Além das fazendas, o patrimônio de Alderico Santos inclui um carro de
luxo avaliado em R$ 500 mil e seu nome aparece vinculado a empresas. Ele figura
como sócio da Agropecuária Sucesso, em Britânia (GO), mesma cidade onde está
localizada uma das fazendas compradas, adquirida por R$ 15 milhões.
A empresa se ramifica em quatro CNPJs diferentes, referentes a uma
matriz e uma filial e às fazendas Ferrão de Prata e Capão de Anta. A atividade
principal é criação de bovinos de corte, e o capital social registrado da
empresa é de R$ 39 milhões. O juiz também aparece como sócio do Residencial Pôr
do Sol, empreendimento imobiliário na cidade de Nazário (GO), com capital
social de R$ 660 mil.
Em seu nome, Alderico Rocha Santos tem pelo menos quatro veículos, sendo
duas motos Honda CG e XLR 125 modelos 1999 e 2000, um Gol modelo 2007 e um Ford
Mustang Mach 1 modelo 2022. No mercado, um Mustang Mach 1, ano 2022, custa em
torno de R$ 500 mil.
Denúncia
A investigação do Ministério Público Federal começou a partir da
denúncia feita pela proprietária de uma das fazendas, de R$ 15 milhões. Com
base nas informações apresentadas por Adriane Borges, a procuradora Ana Paula
Mantovani Siqueira pediu a aposentadoria compulsória do magistrado.
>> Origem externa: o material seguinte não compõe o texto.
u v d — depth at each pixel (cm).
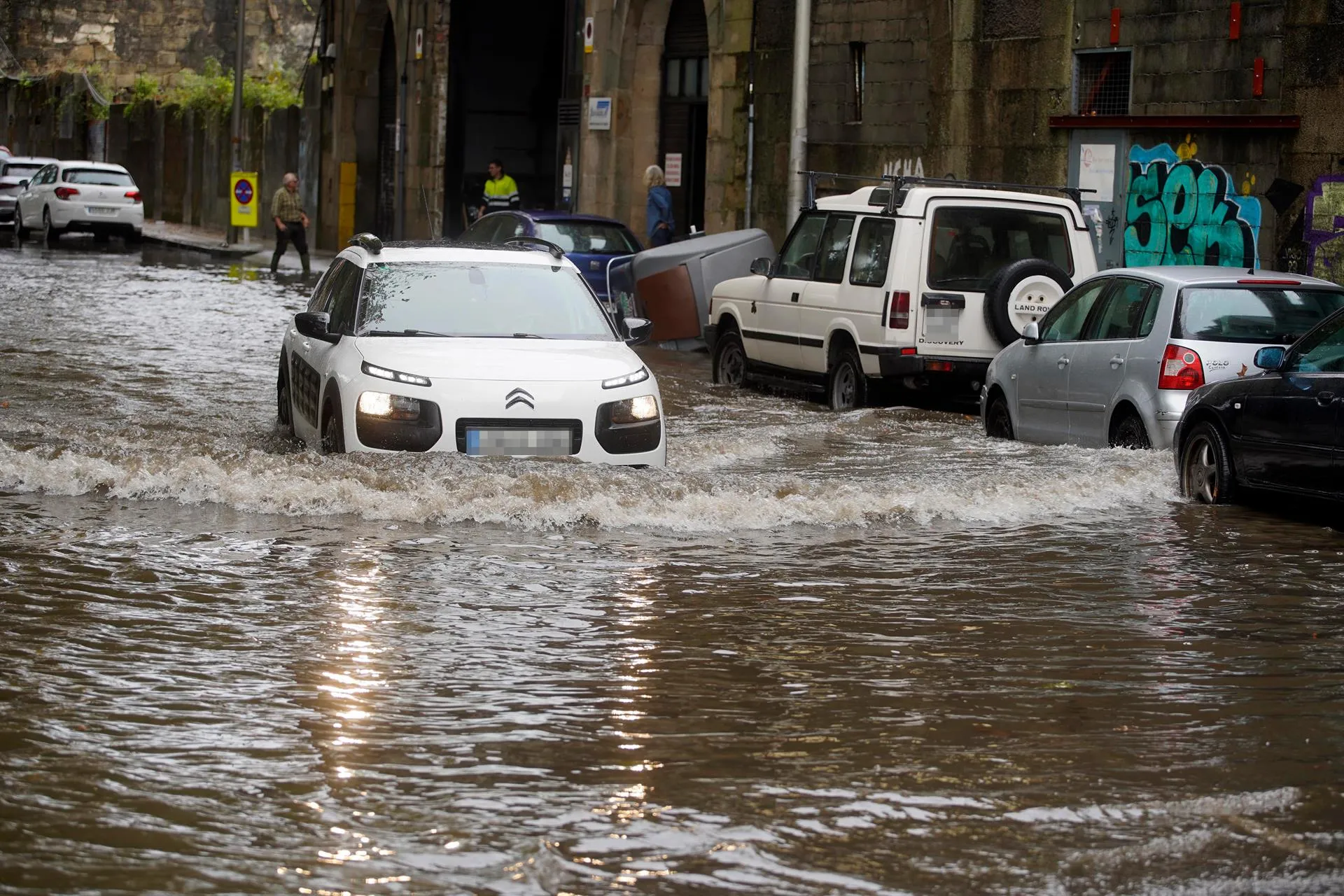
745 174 7712
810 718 1623
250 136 14075
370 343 2895
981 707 1672
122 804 1346
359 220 12275
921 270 4378
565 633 1931
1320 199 4756
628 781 1428
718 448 3406
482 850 1266
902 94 6638
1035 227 4481
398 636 1892
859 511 2725
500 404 2744
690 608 2070
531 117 11012
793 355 4859
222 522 2519
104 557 2256
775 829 1323
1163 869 1248
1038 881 1223
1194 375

Ela apontou o cometimento de "atos vedados à Magistratura (gestão de
empresa), sucessivos atos escandalosos e atentatórios à dignidade, honra e ao
decoro da função de juiz". E, por fim, indicou o "uso dos contatos e da posição
de juiz para fins privados".
À coluna, Alderico Rocha Santos se pronunciou sobre a ligação com
empresas: "Antes, o magistrado podia comprar e vender, era a coisa mais
natural. Agora, o CNJ [Conselho Nacional de Justiça] começou a ter uma
interpretação mais restrita, dizendo que o juiz não pode exercer essas
atividades porque são incompatíveis com a magistratura. Ok. Mas essa é uma
interpretação mais recente. Por isso que eu parei com tudo", argumentou.
Carlinhos Cachoeira
Nascido em Balsas, no Maranhão, Valderico Rocha Santos se formou em direito
pela Faculdade Anhanguera de Ciências Humanas em Goiás. O juiz iniciou a
carreira como procurador judicial da Caixa Econômica Federal em Goiânia entre
1992 a 1994. Naquele ano, ingressou na magistratura na Justiça de Goiás, onde
atuou também como juiz Eleitoral. Em 1997, foi aprovado em concurso para a
Justiça Federal. O juiz integrou o Tribunal Regional Eleitoral de Goiás
(TRE/GO) entre 2015 e 2017, como substituto, e de 2019 a 2021, como titular.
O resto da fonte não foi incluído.